Stephen Cleverly, an eccentric genius, son of Dr. John Cleverly, succeeded [the merchant John] Munroe [at Still River] at the close of the Revolution, but his business career was brief and unfortunate. He began the erection of the large dwelling well known as the Mycall or Jerome Gardner house, but his enterprise ended in financial trouble, and he removed to Lancaster with his father. Thereafter he indulged his taste for strong drink, became besotted and insane, and died at the age of seventy-two, A. D. 1832, in the alms-house. He was an educated man, had a talent for rhyming, and in his later years was wont to wander about, half-tipsy, repeating whenever he could find listeners certain scurrilous verses of his own composition, in which he satirized his fellow- men and scoffed at the world in general.

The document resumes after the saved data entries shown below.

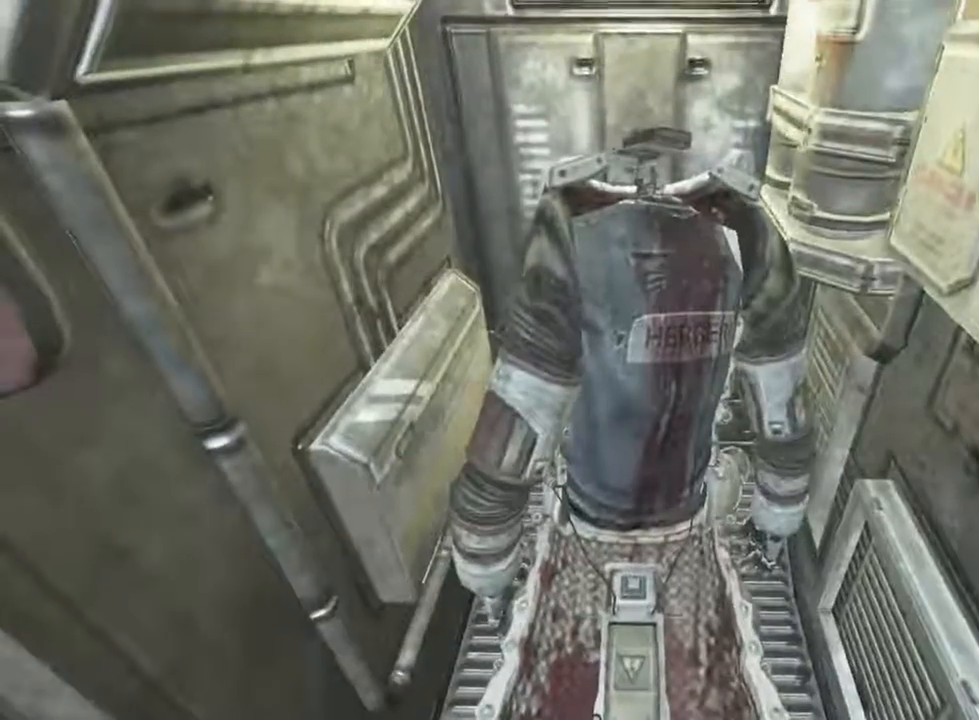
{"keys": [], "mouse": ["left"], "events": [[66, "mouse_left", "down"], [200, "mouse_left", "up"], [266, "mouse_left", "down"], [333, "mouse_left", "up"], [433, "mouse_left", "down"]]}
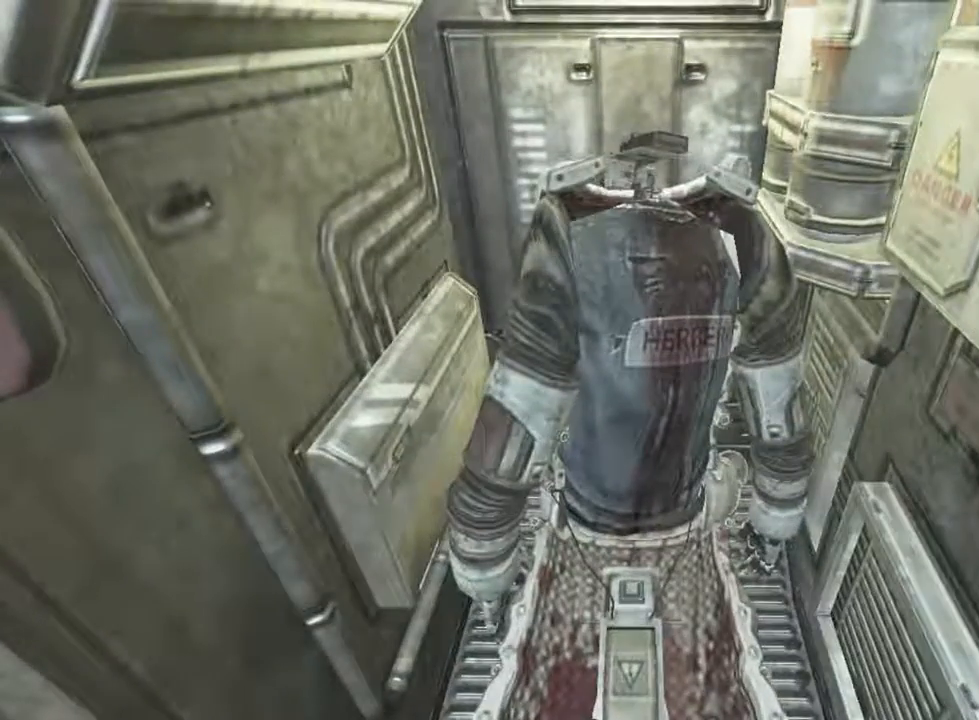
{"keys": [], "mouse": ["left"], "events": [[33, "mouse_left", "up"], [133, "mouse_left", "down"], [266, "mouse_left", "up"], [366, "mouse_left", "down"], [433, "mouse_left", "up"], [500, "mouse_left", "down"]]}
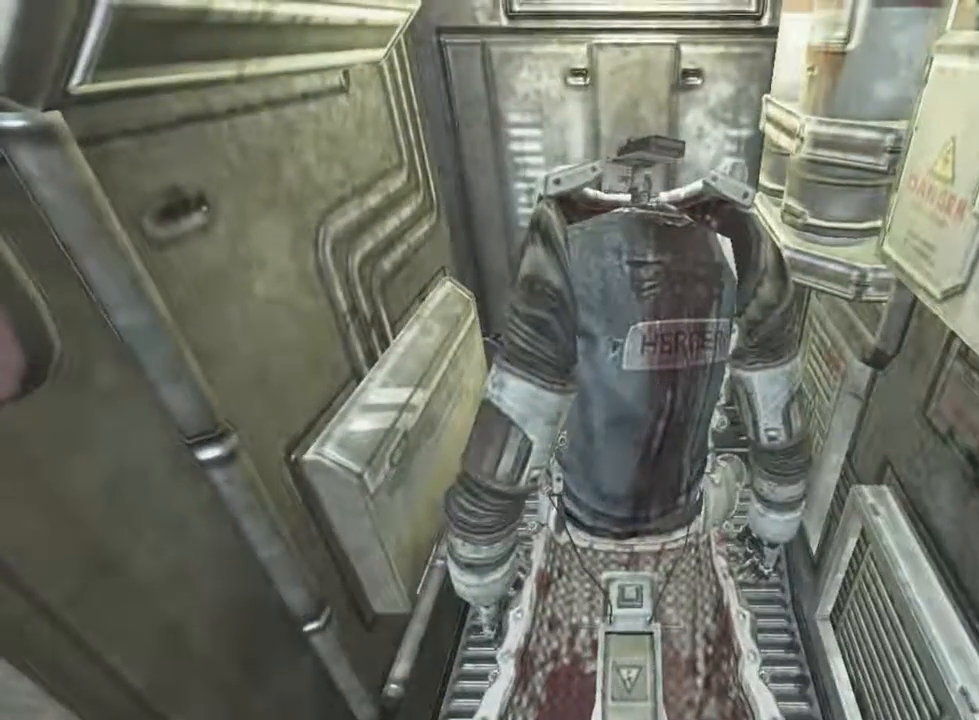
{"keys": [], "mouse": ["left"], "events": [[66, "mouse_left", "up"], [166, "mouse_left", "down"], [266, "mouse_left", "up"], [333, "mouse_left", "down"], [466, "mouse_left", "up"], [500, "mouse_left", "down"]]}
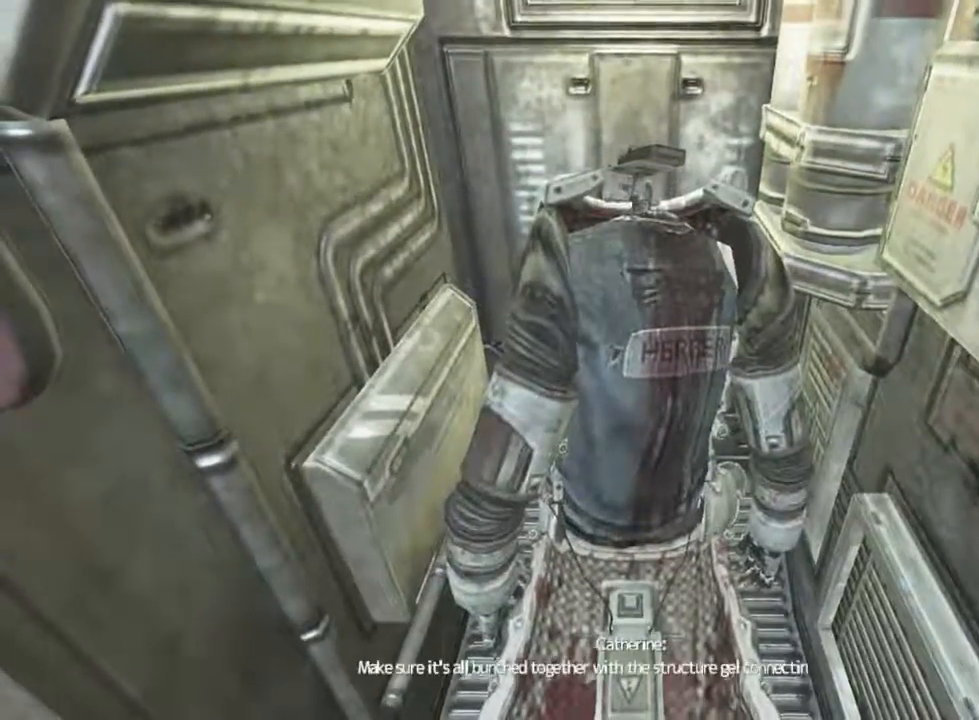
{"keys": ["shift", "w"], "mouse": [], "events": [[100, "mouse_left", "up"], [133, "w", "down"], [200, "shift", "down"]]}
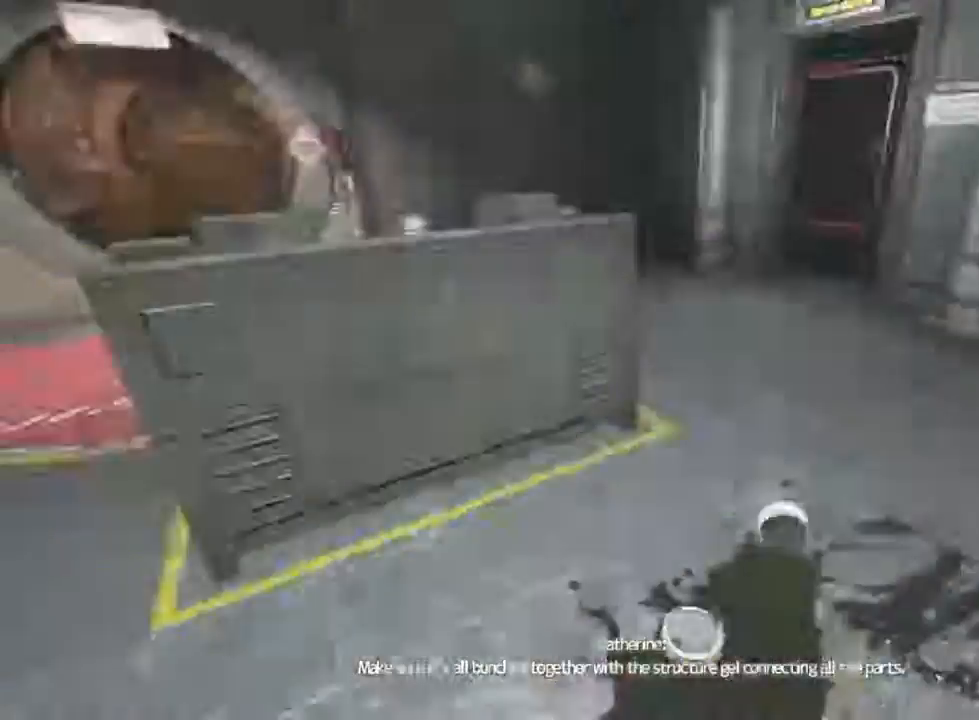
{"keys": ["shift", "w"], "mouse": [], "events": []}
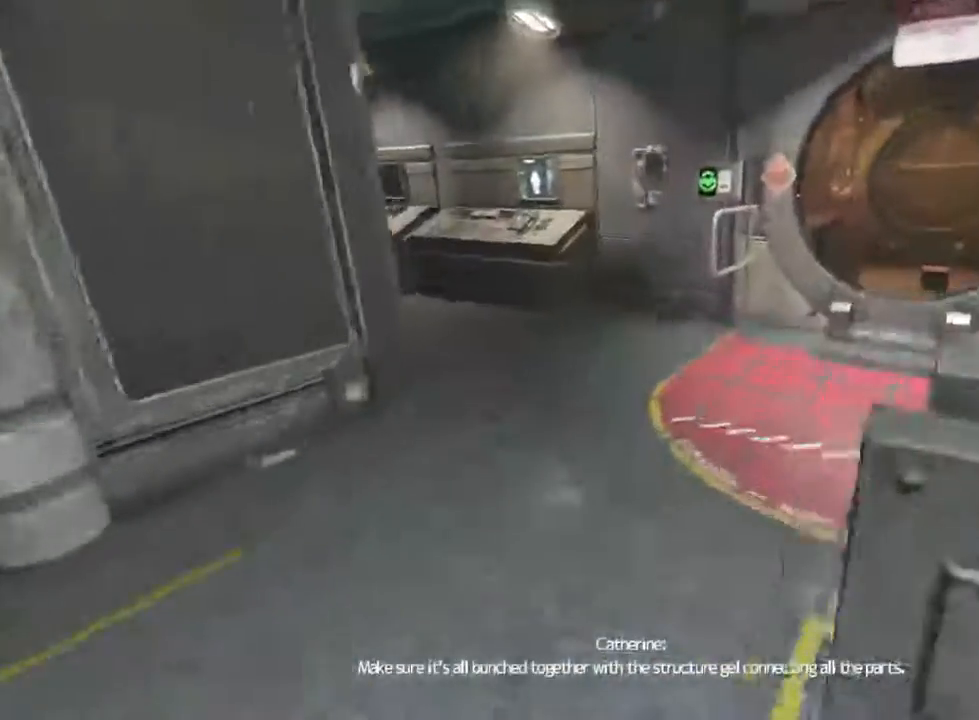
{"keys": [], "mouse": [], "events": [[466, "shift", "up"], [500, "w", "up"]]}
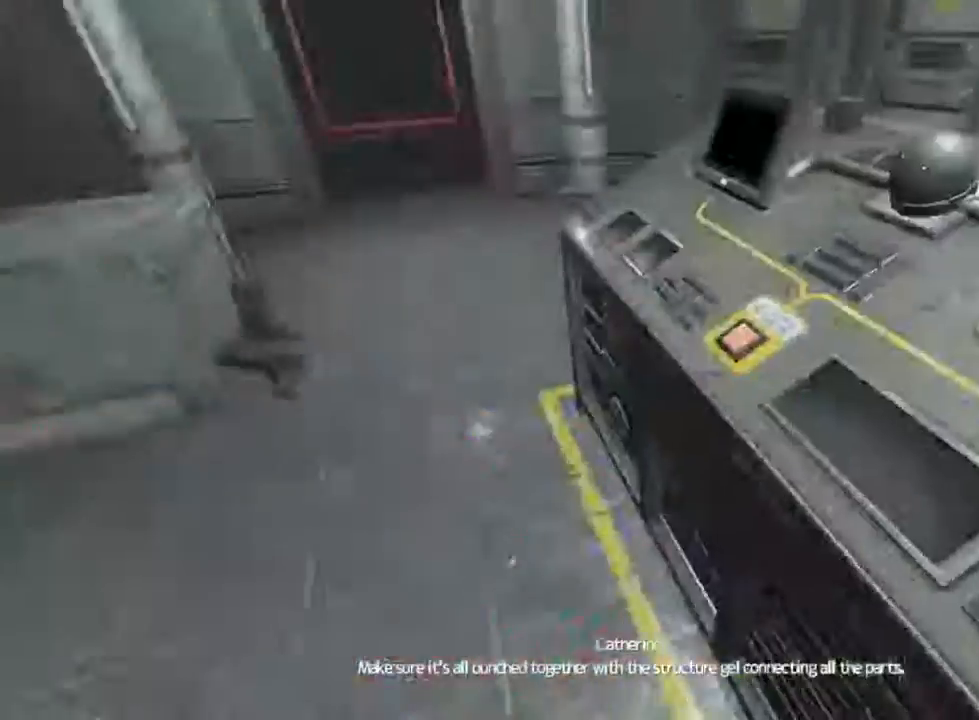
{"keys": [], "mouse": [], "events": []}
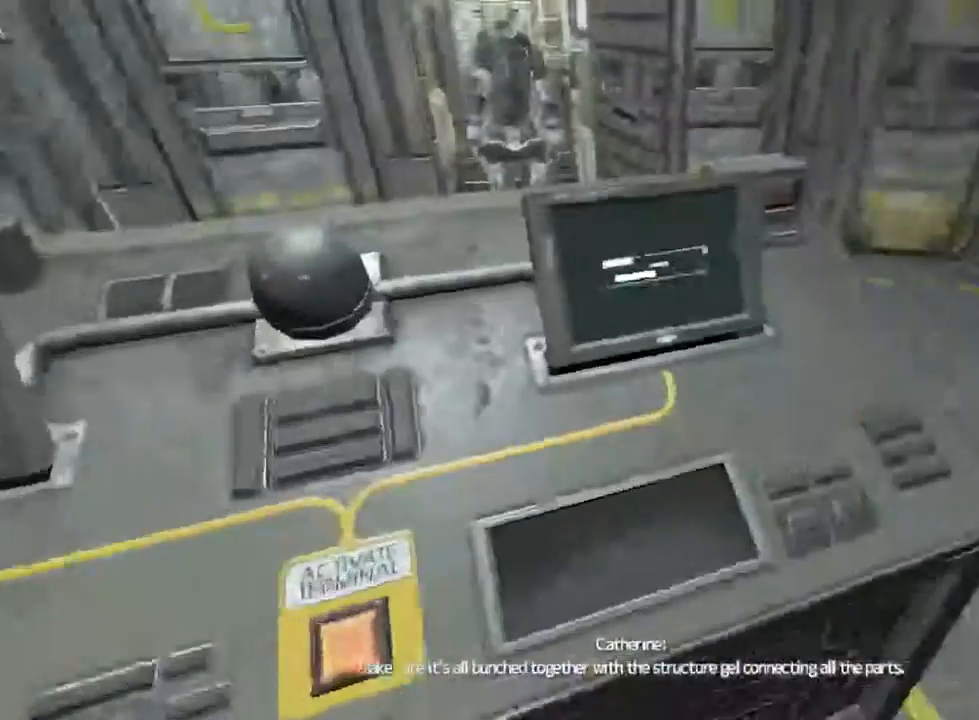
{"keys": [], "mouse": [], "events": [[133, "mouse_left", "down"], [266, "mouse_left", "up"]]}
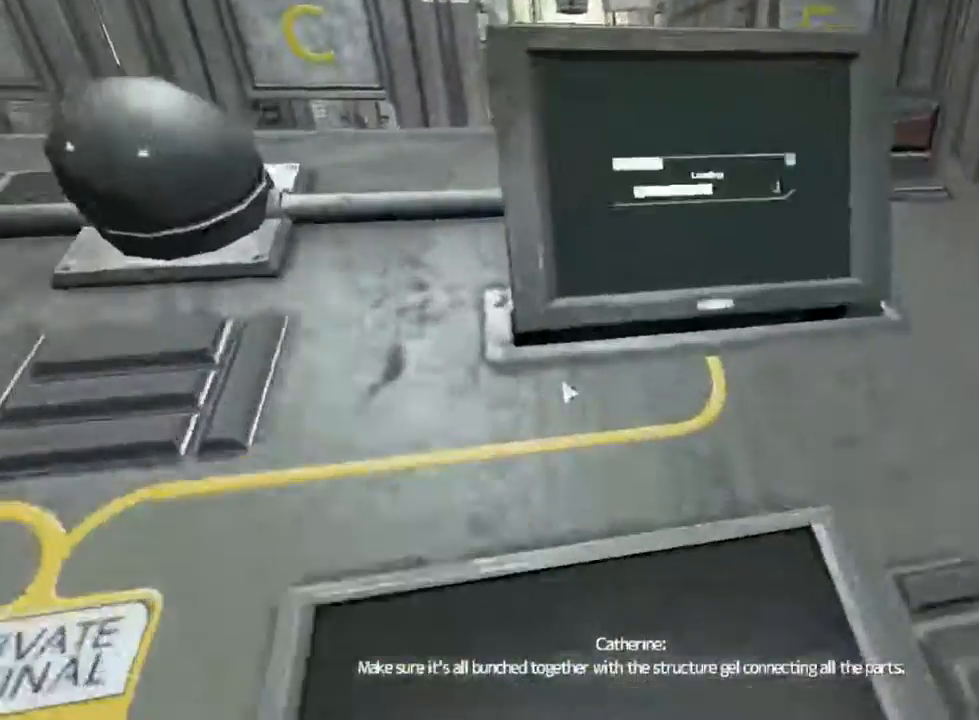
{"keys": [], "mouse": [], "events": []}
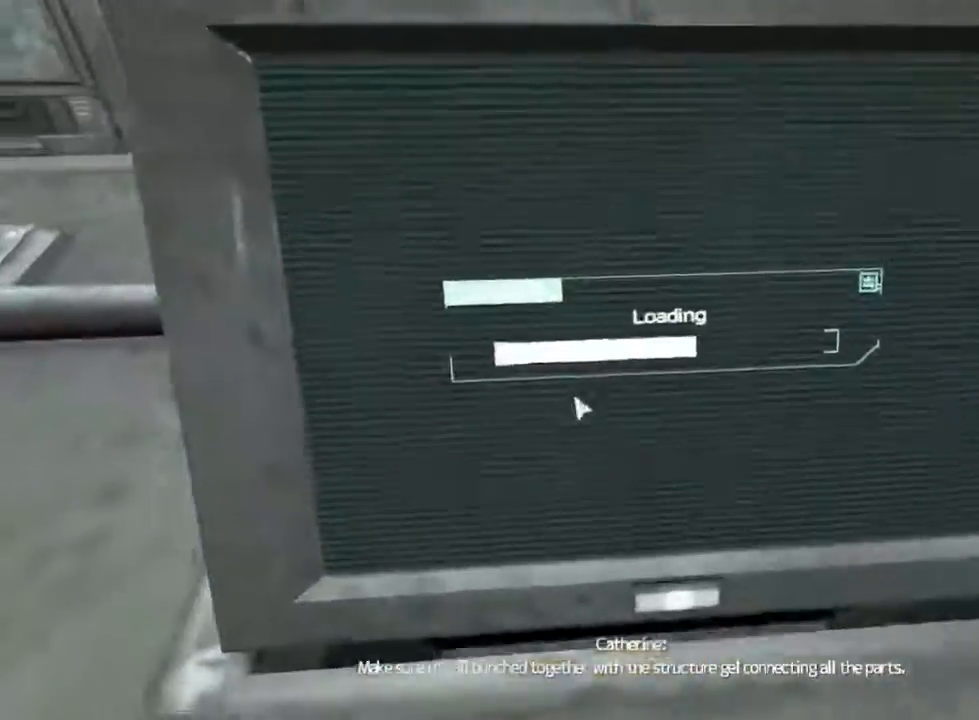
{"keys": [], "mouse": [], "events": []}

Cleverly’s creditors sold his unfinished house to John Mycall in 1798. Originally from Worcester, England, John Mycall (1757-1840) had emigrated to Newburyport in 1775, where he was editor of the Essex Journal from 1780 to 1790. Mycall operated a retail shop in the rear ell of his house in Harvard. Again quoting from Nourse:
Of John Mycall, when publisher at Newburyport, the following story has been more than once printed. The sheriff had been a regular subscriber to the Journal for a long time, but failed to pay the bills presented to him, save in profuse promises. One day, being urgently pressed for the amount due, the sheriff with his usual earnest manner, said: “Mr. Mycall, you shall have your money tomorrow, if I am alive; you may be certain I am a corpse if you are not paid in full.” When the sheriff began reading the next issue of the paper he was astounded to find staring him in the face the formal announcement of the “sudden death of Philip Bagley, Esq, Sheriff of Essex County,” followed by a flattering obituary, which closed with the sentence: “Alas! Sheriff Bagley had one grave fault—he neglected to pay the printer.” He threw down the sheet in a rage and rushed out to contradict the report. He met several acquaintances, but no one seemed at all surprised to see him in his usual vigor, until he entered the printing office. The publisher put on a look of grave astonishment, ejaculating: “Why, Mr. Sheriff, I thought you a corpse.” “Who told you so?” asked the angry official. “Why, you yourself were my authority”— and he recalled the solemn promise. The sheriff drew his wallet, paid the bill, and demanded that the statement be contradicted in the next week’s Journal. “O,” said Mycall, “that isn’t at all necessary; the notice was printed in but one copy of the Journal; that one sent to you.”
[In 1808] Squire Mycall became entangled in some litigation with Joseph Stone, shook Harvard dust from his feet and returned to Newburyport, where he died.
Mycall’s Harvard property was sold to Jerome Gardner, a merchant and prominent citizen who held a number of local offices. After the Civil War, the house served for a time as a summer hotel, run by Merrick Puffer. In the mid-nineteenth century, the house’s original center chimney was removed and replaced by an Italianate cupola.